─── Extract

How do we know whether a tax will accomplish one or the other of these goals? Economists have a handy tool for predicting this—an elasticity. As you might guess, an elasticity measures how flexible something is; how much it will change when you apply pressure. In this case, how much alcohol consumption will change if you tax it more? Increasing the alcohol tax will increase its price—producers will pass on at least some of the increased cost to buyers—so this is the same as asking how much alcohol consumption will decrease when its price increases. Economists calculate an elasticity as the percentage change in alcohol consumption that occurs if we increase its price by 1%.
We know that this elasticity will be negative—a higher price will make people drink less. The question is by how much it will fall. It is useful to know the answer to this question because it will tell us how an increase in the alcohol tax will play out.
Suppose the elasticity is a big negative number. This means if we increase the alcohol price by 1%, alcohol consumption will fall by a lot. For example, if the elasticity is -3 then a tax increase leading to a 1% increase in price will reduce consumption by 3%. In this case, the tax will do a good job of addressing the social ills caused by alcohol. The flipside of this is that it will not add much to the government’s coffers because sales will fall by a lot greatly reducing the tax base.
If, on the other hand, the elasticity is a small negative number then a 1% increase in price will not cause consumption to fall by much. For example, an elasticity of -0.1 would mean that a tax increase that leads to a 1% price increase will only reduce alcohol consumption by 0.1%. If this is the case, increasing the alcohol tax won’t do much to address the social ills of drinking (perhaps changing behavior through education or stricter drunk-driving punishments are needed instead). However, it will help in financing the government. We can increase the alcohol tax and most people will keep on drinking and paying the tax.
So how big is the elasticity of alcohol consumption? Elasticity estimates are tricky so unfortunately there are not many available. I found one study which estimated elasticities in China for the mid-1990s. The study found an elasticity of -1.36 for wine and -0.90 for beer. These are intermediate in magnitude and suggest that increasing the alcohol tax would be moderately effective in reducing drinking and its associated ills.
However, these estimates are fairly outdated. I found another study that uses more recent data and suggests that alcohol consumption has become much less responsive to price increases. The study found an elasticity of -0.12 for liquor and nearly zero for beer. If these are more reflective of drinking habits in China now, then raising the tax may help bring in tax revenue but will not go far in reducing drinking.
So the question of whether the government should increase the liquor tax or not depends on the objective. In some sense, you can’t have it both ways—you can’t both generate significant revenue and reduce drinking a lot by raising the tax. Either people will drink a lot less and thereby pay less tax or keep on drinking and pay a lot in taxes.

──────
─── Stored data

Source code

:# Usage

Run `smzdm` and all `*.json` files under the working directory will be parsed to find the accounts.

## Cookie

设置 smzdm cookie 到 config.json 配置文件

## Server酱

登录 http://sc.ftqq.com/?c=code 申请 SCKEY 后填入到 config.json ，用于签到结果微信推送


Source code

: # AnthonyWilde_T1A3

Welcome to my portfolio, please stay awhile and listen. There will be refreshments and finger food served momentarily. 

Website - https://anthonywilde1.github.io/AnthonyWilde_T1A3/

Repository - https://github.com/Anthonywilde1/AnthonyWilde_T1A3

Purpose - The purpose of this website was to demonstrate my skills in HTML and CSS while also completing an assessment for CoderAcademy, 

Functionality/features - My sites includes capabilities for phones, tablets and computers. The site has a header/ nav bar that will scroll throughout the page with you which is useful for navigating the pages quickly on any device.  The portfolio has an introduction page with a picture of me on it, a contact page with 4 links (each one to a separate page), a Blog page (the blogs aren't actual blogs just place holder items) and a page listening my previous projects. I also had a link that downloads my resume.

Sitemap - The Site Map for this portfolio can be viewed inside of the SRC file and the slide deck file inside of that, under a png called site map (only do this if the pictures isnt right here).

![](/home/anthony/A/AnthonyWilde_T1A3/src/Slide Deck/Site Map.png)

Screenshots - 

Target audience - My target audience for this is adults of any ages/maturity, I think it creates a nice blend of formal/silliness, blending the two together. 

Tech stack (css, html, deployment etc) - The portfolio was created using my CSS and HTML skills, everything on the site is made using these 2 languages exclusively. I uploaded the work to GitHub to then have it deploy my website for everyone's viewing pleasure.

──────

Required actions:
• A. In the passage on alcohol taxes, what elasticity for beer did the study of China in the mid-1990s find?
• B. Summarize the passage on alcohol taxes in two sentences.
• C. Decide whether each statement agrees with the passage on alcohol taxes, and support each yes or no with the deciding words quoted from it.
(i) With an elasticity of -3, a tax increase that raises the price by 1% cuts consumption by 3%.
(ii) The study using more recent data found beer consumption to be highly responsive to price.
(iii) Raising the tax can both generate significant revenue and greatly reduce drinking.
Base every answer on the passage on alcohol taxes alone.

Answers for the tasks:
• A. It found an elasticity of -0.90 for beer.

• B. An elasticity measures the percentage change in alcohol consumption when its price rises by 1%. A large negative elasticity means a tax will reduce drinking but add little revenue, while a small one means the tax will raise revenue without doing much about drinking, so a government cannot both generate significant revenue and reduce drinking a lot by raising the tax.

• C.
(i) Yes: "if the elasticity is -3 then a tax increase leading to a 1% increase in price will reduce consumption by 3%."
(ii) No: "The study found an elasticity of -0.12 for liquor and nearly zero for beer."
(iii) No: "you can’t both generate significant revenue and reduce drinking a lot by raising the tax."